Amen. We love our dog like she's family and she goes on EVERY river trip where dogs are allowed, especially since there are quite a few already where they aren't allowed. There is no way I could leave her at home knowing that she could be on the river with us. We also have her on her leash at the put-in AND take-out (every put-in and take-out, not just WW, Cisco, etc.), and diligently search for her poo at campsites, even if we don't see where she goes, to make sure that we don't leave any trace of her being there. We often get compliments from the WW rangers for following the rules and keeping her under control. If it's super busy and hectic, we'll even leave her in the car until we're ready to launch. Often times, we'll leash her to our boat and she just lays there on the boat as happy as she can be and out of everyone's way. As for taking out at WW after Ruby/Horsethief, I grab her leash or a strap from the boat and get her ready before we even hit the bank. Granted, we've done Ruby/Horsethief and WW a LOT and know the rules, but leading by example for those who don't know is always best and seems to work. Bottom line, if you follow the rules, there's nothing to complain about and no reason for you to have to leave your pups at home.


----------



## okieboater (Oct 19, 2004)

summitraftgirl, you are the type of responsible dog owner that I would love to see more dog owners learn from and raft with. More like you and the dog problem on rivers and access points would go away.

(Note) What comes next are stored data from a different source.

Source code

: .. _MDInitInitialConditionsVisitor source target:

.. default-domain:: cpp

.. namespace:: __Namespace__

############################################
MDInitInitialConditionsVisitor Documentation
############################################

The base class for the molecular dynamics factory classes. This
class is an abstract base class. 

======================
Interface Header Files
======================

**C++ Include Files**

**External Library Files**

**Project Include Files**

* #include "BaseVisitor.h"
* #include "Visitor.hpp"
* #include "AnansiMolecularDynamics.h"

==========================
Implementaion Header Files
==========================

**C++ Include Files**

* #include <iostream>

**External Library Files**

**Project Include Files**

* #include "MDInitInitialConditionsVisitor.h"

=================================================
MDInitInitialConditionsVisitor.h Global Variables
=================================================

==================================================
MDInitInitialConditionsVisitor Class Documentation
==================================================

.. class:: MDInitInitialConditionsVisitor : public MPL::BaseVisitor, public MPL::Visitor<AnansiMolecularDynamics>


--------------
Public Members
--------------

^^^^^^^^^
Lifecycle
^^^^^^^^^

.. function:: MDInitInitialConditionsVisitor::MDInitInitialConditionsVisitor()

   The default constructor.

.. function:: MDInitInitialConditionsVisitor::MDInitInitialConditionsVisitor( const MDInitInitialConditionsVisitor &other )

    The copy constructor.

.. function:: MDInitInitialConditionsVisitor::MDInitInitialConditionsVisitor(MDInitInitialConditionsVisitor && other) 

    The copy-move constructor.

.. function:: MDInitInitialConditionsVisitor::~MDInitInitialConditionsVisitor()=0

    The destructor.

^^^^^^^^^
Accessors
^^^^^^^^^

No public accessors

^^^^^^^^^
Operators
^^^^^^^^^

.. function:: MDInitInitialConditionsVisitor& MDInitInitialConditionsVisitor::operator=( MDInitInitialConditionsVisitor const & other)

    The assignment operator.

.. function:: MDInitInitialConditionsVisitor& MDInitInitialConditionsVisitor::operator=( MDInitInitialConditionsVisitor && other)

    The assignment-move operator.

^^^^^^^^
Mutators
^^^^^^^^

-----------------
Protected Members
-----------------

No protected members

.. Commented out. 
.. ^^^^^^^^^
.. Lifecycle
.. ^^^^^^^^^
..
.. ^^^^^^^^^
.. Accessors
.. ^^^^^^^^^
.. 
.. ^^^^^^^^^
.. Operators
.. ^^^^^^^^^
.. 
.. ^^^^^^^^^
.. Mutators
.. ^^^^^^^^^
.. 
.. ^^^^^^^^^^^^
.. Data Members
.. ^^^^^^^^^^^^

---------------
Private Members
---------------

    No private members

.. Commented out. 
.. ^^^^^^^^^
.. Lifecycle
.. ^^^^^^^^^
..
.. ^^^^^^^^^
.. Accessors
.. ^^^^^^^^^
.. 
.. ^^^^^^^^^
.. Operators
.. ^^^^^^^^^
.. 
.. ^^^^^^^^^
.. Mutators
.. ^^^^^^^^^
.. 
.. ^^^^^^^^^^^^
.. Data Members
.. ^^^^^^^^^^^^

Thank you for setting a great example with your dog especially at WW.

Hope to run into you and your dog later in the year as we generally run Ruby WW etc as a very late in the season float and cook season finale.


----------



## WillYates (Aug 3, 2007)

My dog saved my life when I was attacked by a bear in deso 2 years ago. She goes EVERYWHERE I do.


----------



## Big Da (Mar 8, 2006)

Very glad we are able to bring our dog on WW trips! Fully respect picking up poo(even other dogs as owners dont always see the deed happening), leashing and such. Appreciate the heads up from BLM. We'll keep it clean.


----------



## badswimmer (Jul 13, 2006)

I say ban citiots & citiotdogs, whalah, no more problems..


----------



## Ture (Apr 12, 2004)

badswimmer said:


> I say ban citiots & citiotdogs, whalah, no more problems..


Actually, city folks are the ones who keep their dogs on leashes and carry a roll of crap baggies to pick up their crap. When is the last time you saw a country boy with his dog on a leash, picking up its crap and putting it in a bag. Oh, right... never.


----------



## liquidchaos (Jul 11, 2005)

i find it highly frustrating that the BLM managment plan includes cattle grazing and burning tamarisks through westwater but the people there must practice a leave no trace attitude and use a fireblanket. but its ok for the blm staff to leave big burn piles? WTf?


----------



## cfboomas (Aug 19, 2008)

Hey Will, Good thing she was with you too! They killed that bear a few days later. Hope you had a good birthday my friend.


----------



## CB Rob (Feb 13, 2010)

Be advised, if you see some real big yellow dogs running loose, they are probably sheep dogs from the ranch next to the put in. This time last year I saw a chick get called out by the rancher for feeding his work dogs. dude was seriously pissed off.


----------